* [WORK REQUIRED] Every record must appear in your copy exactly as written, with no pictures.
INPUT FOR THIS TASK Block Start
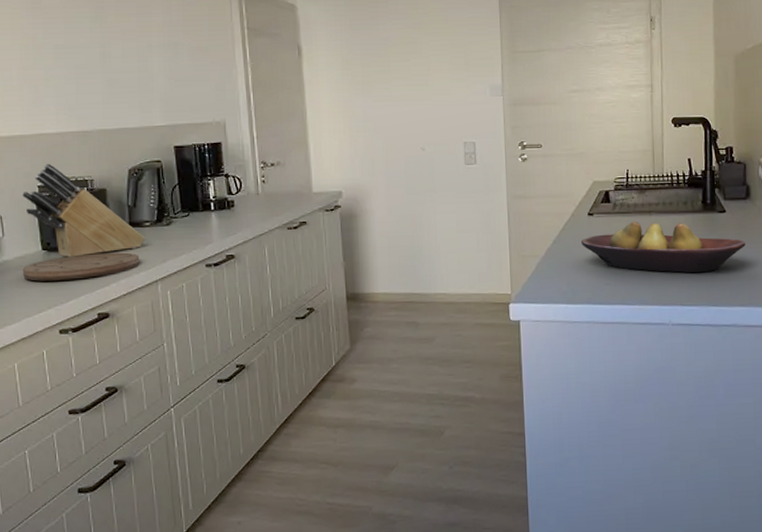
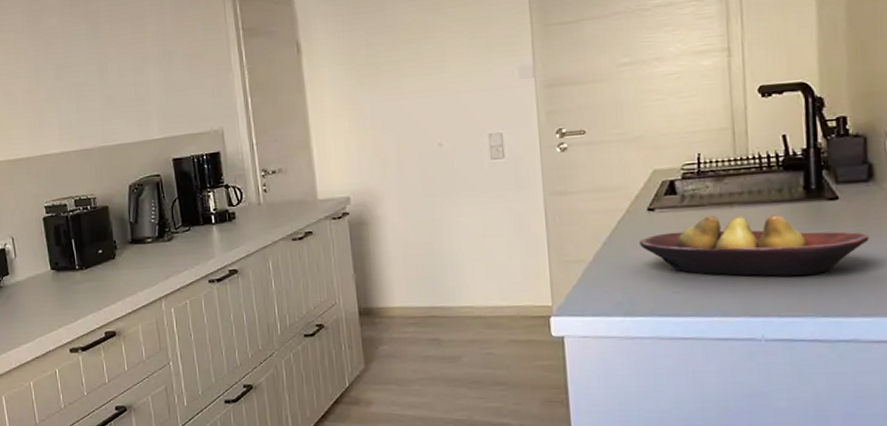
knife block: present [22,163,146,257] -> none [31,183,148,276]
cutting board: present [22,252,140,281] -> none [33,270,144,301]

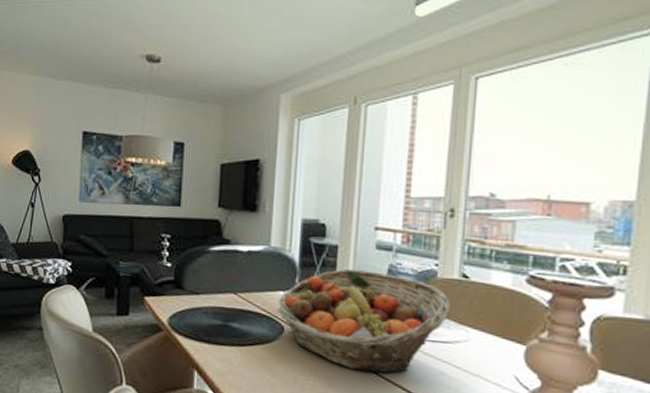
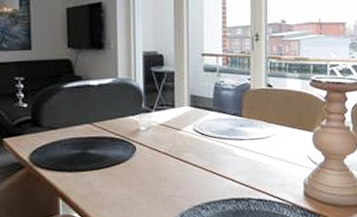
fruit basket: present [278,269,450,373] -> none [129,90,261,172]

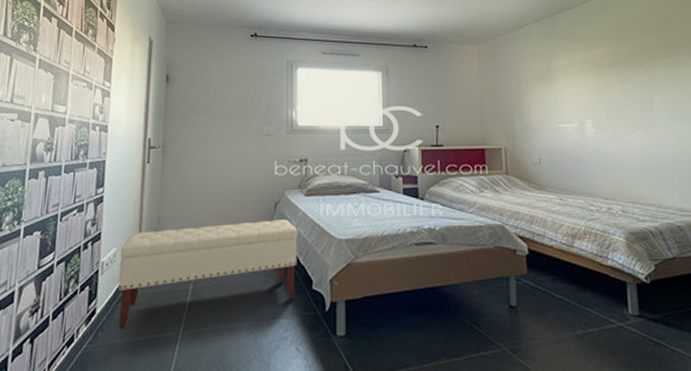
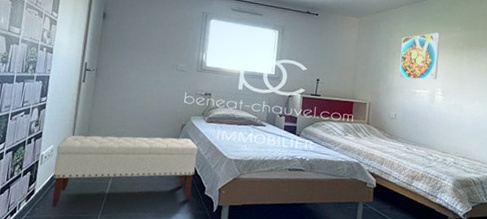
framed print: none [533,52,583,113] -> present [399,32,441,80]

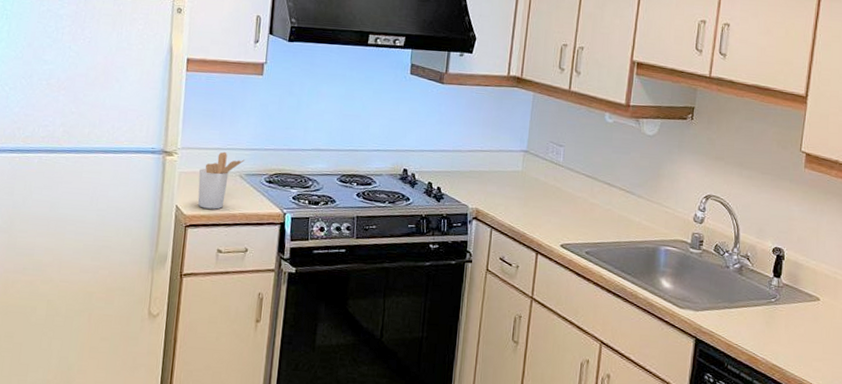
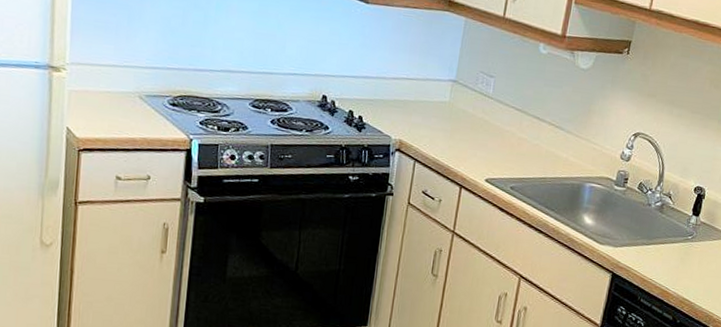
utensil holder: present [197,152,244,210] -> none [91,69,144,133]

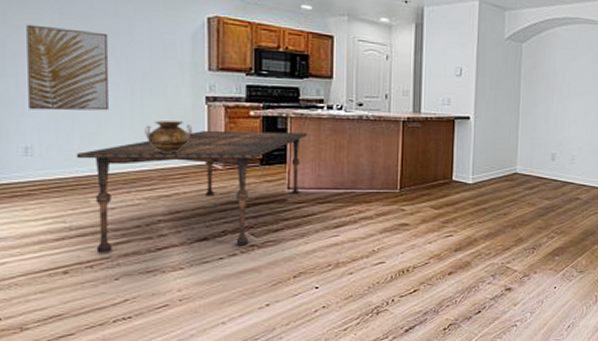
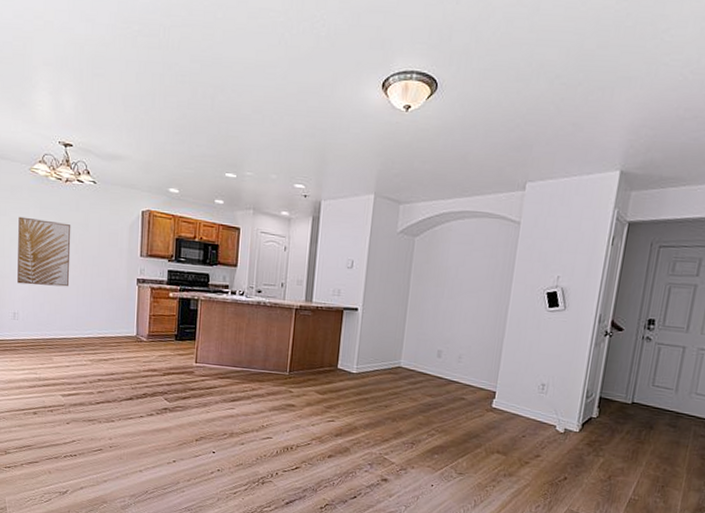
dining table: present [76,130,307,254] -> none [45,307,214,408]
ceramic pot: present [145,120,192,153] -> none [92,297,126,325]

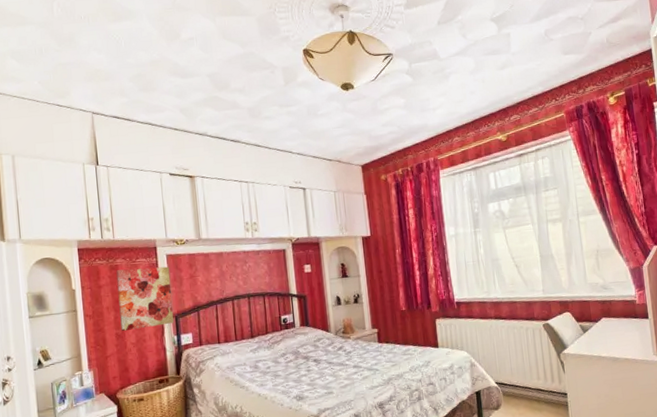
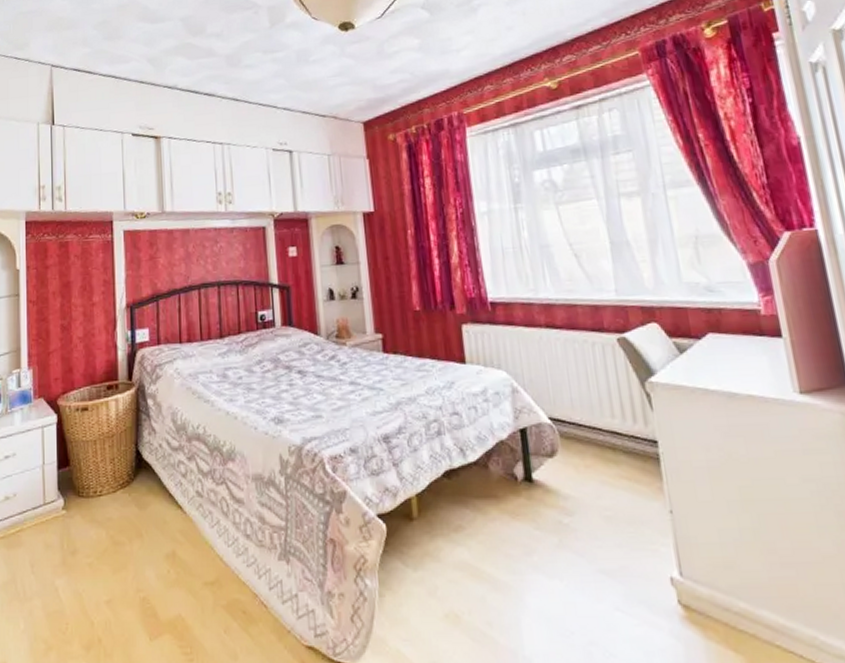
wall art: present [116,266,174,332] -> none [66,244,129,323]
INPUT FOR THIS TASK Block End
* [EXERCISE RESPONSE]
knife block: present [22,163,146,257] -> none [31,183,148,276]
cutting board: present [22,252,140,281] -> none [33,270,144,301]

fruit basket: present [278,269,450,373] -> none [129,90,261,172]

framed print: none [533,52,583,113] -> present [399,32,441,80]

utensil holder: present [197,152,244,210] -> none [91,69,144,133]

dining table: present [76,130,307,254] -> none [45,307,214,408]
ceramic pot: present [145,120,192,153] -> none [92,297,126,325]

wall art: present [116,266,174,332] -> none [66,244,129,323]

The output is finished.